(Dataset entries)
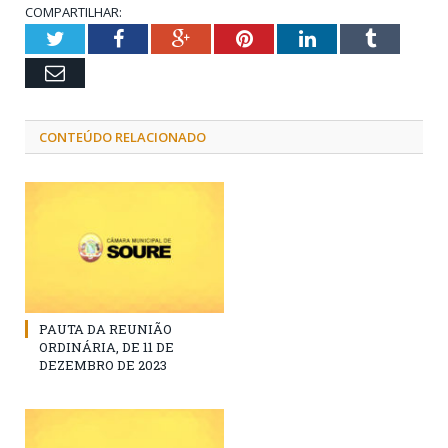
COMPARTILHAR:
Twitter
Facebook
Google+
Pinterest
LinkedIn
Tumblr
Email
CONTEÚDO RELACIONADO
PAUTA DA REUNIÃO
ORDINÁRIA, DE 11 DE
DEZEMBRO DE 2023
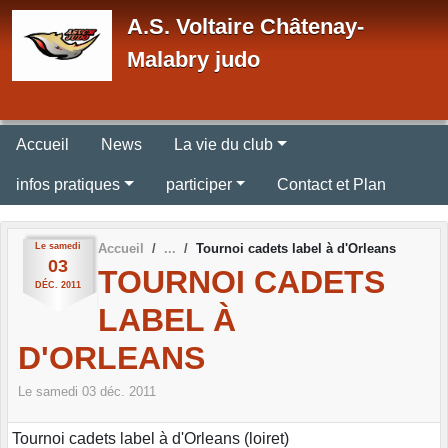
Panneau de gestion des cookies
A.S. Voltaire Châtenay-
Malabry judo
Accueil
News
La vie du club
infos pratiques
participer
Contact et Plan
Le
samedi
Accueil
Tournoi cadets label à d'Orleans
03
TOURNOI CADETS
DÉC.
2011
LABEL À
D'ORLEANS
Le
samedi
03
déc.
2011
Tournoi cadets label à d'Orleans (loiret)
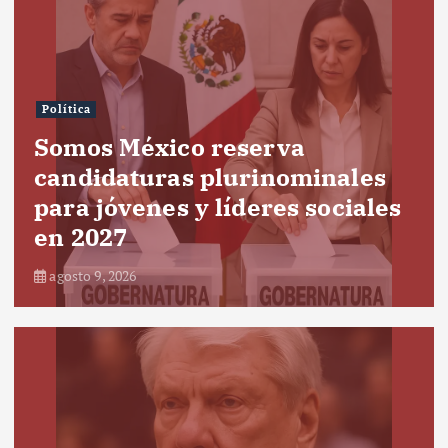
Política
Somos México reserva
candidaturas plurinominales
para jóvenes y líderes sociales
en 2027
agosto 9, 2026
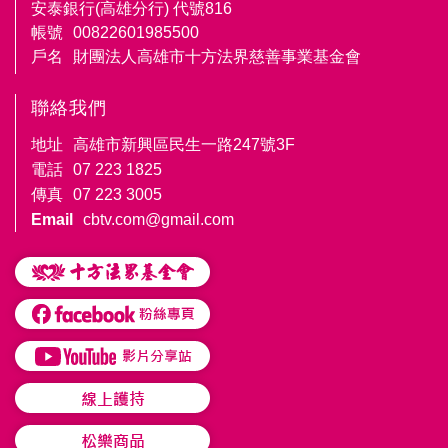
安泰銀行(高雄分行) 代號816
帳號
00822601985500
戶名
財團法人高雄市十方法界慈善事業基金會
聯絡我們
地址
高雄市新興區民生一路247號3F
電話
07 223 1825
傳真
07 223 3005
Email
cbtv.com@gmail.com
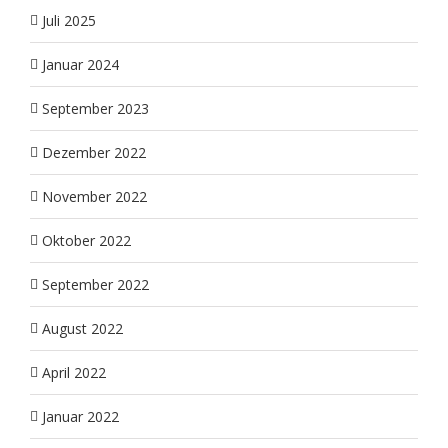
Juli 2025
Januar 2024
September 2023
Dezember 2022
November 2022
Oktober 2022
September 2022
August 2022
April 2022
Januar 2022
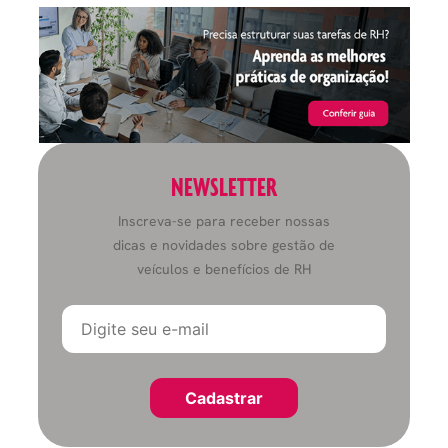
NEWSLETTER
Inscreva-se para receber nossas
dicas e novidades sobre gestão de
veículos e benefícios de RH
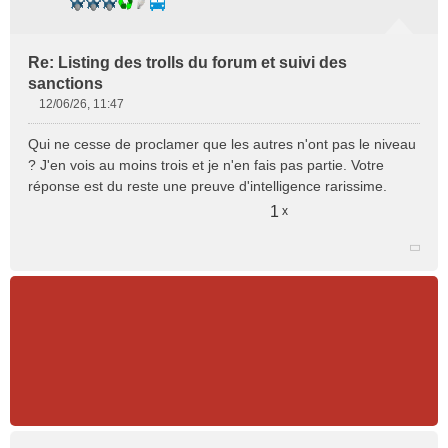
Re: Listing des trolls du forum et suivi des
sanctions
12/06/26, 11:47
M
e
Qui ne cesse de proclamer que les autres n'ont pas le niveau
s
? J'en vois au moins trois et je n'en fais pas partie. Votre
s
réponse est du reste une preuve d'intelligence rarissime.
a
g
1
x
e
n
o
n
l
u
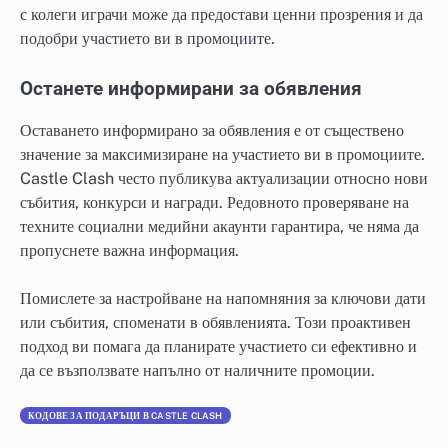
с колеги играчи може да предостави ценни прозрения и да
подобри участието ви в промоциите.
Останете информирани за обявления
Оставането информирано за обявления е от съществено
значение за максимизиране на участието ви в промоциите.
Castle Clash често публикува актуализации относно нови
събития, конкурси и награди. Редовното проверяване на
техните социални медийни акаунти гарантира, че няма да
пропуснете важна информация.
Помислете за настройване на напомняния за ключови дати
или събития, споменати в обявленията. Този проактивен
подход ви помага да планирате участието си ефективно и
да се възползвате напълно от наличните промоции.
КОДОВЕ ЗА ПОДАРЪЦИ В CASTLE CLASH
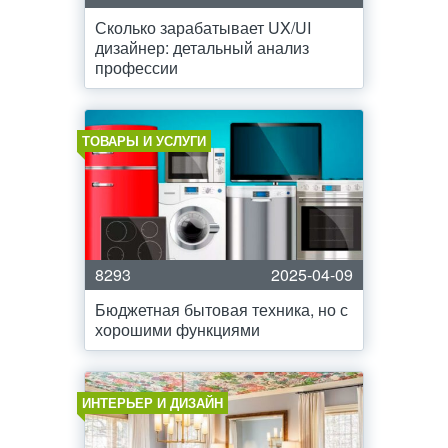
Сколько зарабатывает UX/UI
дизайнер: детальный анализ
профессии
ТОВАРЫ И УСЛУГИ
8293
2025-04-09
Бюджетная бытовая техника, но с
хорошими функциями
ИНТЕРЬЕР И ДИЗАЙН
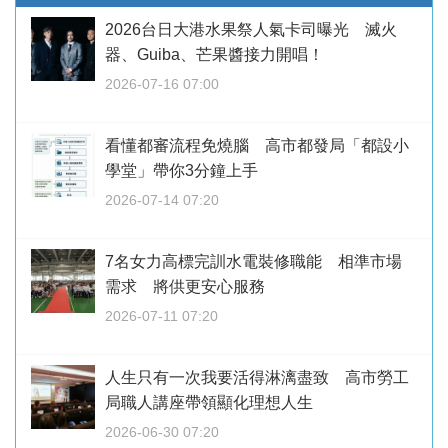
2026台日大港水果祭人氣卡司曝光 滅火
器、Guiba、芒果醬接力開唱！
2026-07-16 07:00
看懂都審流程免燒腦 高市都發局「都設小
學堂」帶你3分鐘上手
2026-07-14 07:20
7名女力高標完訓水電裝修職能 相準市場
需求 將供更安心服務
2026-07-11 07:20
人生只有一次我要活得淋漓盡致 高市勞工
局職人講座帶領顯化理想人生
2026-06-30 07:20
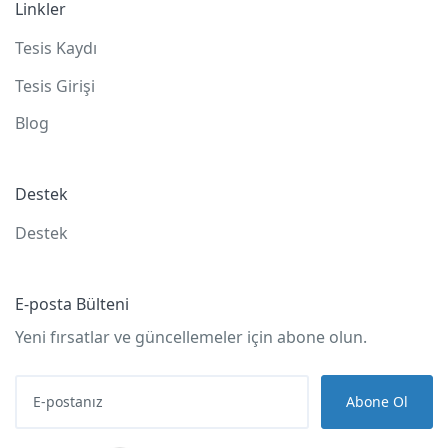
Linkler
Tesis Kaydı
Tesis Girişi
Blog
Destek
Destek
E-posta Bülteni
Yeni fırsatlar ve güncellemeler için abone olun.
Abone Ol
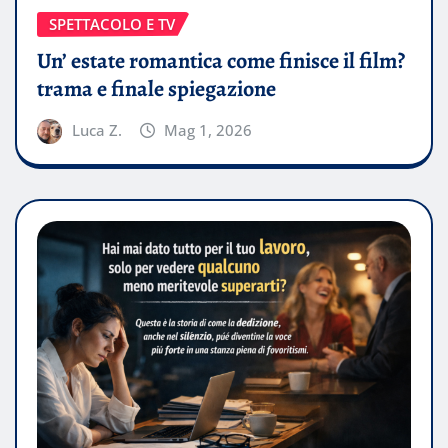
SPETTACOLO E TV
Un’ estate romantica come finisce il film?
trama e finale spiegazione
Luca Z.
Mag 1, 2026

**What needs to be done**
The data above, line by line: transcribe it exactly and drop the pictures.

**Output of the exercise**
COMPARTILHAR:
Twitter
Facebook
Google+
Pinterest
LinkedIn
Tumblr
Email
CONTEÚDO RELACIONADO
PAUTA DA REUNIÃO
ORDINÁRIA, DE 11 DE
DEZEMBRO DE 2023
Panneau de gestion des cookies
A.S. Voltaire Châtenay-
Malabry judo
Accueil
News
La vie du club
infos pratiques
participer
Contact et Plan
Le
samedi
Accueil
Tournoi cadets label à d'Orleans
03
TOURNOI CADETS
DÉC.
2011
LABEL À
D'ORLEANS
Le
samedi
03
déc.
2011
Tournoi cadets label à d'Orleans (loiret)
Política
Somos México reserva
candidaturas plurinominales
para jóvenes y líderes sociales
en 2027
agosto 9, 2026
安泰銀行(高雄分行) 代號816
帳號
00822601985500
戶名
財團法人高雄市十方法界慈善事業基金會
聯絡我們
地址
高雄市新興區民生一路247號3F
電話
07 223 1825
傳真
07 223 3005
Email
cbtv.com@gmail.com
Juli 2025
Januar 2024
September 2023
Dezember 2022
November 2022
Oktober 2022
September 2022
August 2022
April 2022
Januar 2022
NEWSLETTER
Inscreva-se para receber nossas
dicas e novidades sobre gestão de
veículos e benefícios de RH
Re: Listing des trolls du forum et suivi des
sanctions
12/06/26, 11:47
M
e
Qui ne cesse de proclamer que les autres n'ont pas le niveau
s
? J'en vois au moins trois et je n'en fais pas partie. Votre
s
réponse est du reste une preuve d'intelligence rarissime.
a
g
1
x
e
n
o
n
l
u
с колеги играчи може да предостави ценни прозрения и да
подобри участието ви в промоциите.
Останете информирани за обявления
Оставането информирано за обявления е от съществено
значение за максимизиране на участието ви в промоциите.
Castle Clash често публикува актуализации относно нови
събития, конкурси и награди. Редовното проверяване на
техните социални медийни акаунти гарантира, че няма да
пропуснете важна информация.
Помислете за настройване на напомняния за ключови дати
или събития, споменати в обявленията. Този проактивен
подход ви помага да планирате участието си ефективно и
да се възползвате напълно от наличните промоции.
КОДОВЕ ЗА ПОДАРЪЦИ В CASTLE CLASH
Сколько зарабатывает UX/UI
дизайнер: детальный анализ
профессии
ТОВАРЫ И УСЛУГИ
8293
2025-04-09
Бюджетная бытовая техника, но с
хорошими функциями
ИНТЕРЬЕР И ДИЗАЙН
2026台日大港水果祭人氣卡司曝光 滅火
器、Guiba、芒果醬接力開唱！
2026-07-16 07:00
看懂都審流程免燒腦 高市都發局「都設小
學堂」帶你3分鐘上手
2026-07-14 07:20
7名女力高標完訓水電裝修職能 相準市場
需求 將供更安心服務
2026-07-11 07:20
人生只有一次我要活得淋漓盡致 高市勞工
局職人講座帶領顯化理想人生
2026-06-30 07:20
Linkler
Tesis Kaydı
Tesis Girişi
Blog
Destek
Destek
E-posta Bülteni
Yeni fırsatlar ve güncellemeler için abone olun.
Abone Ol
SPETTACOLO E TV
Un’ estate romantica come finisce il film?
trama e finale spiegazione
Luca Z.
Mag 1, 2026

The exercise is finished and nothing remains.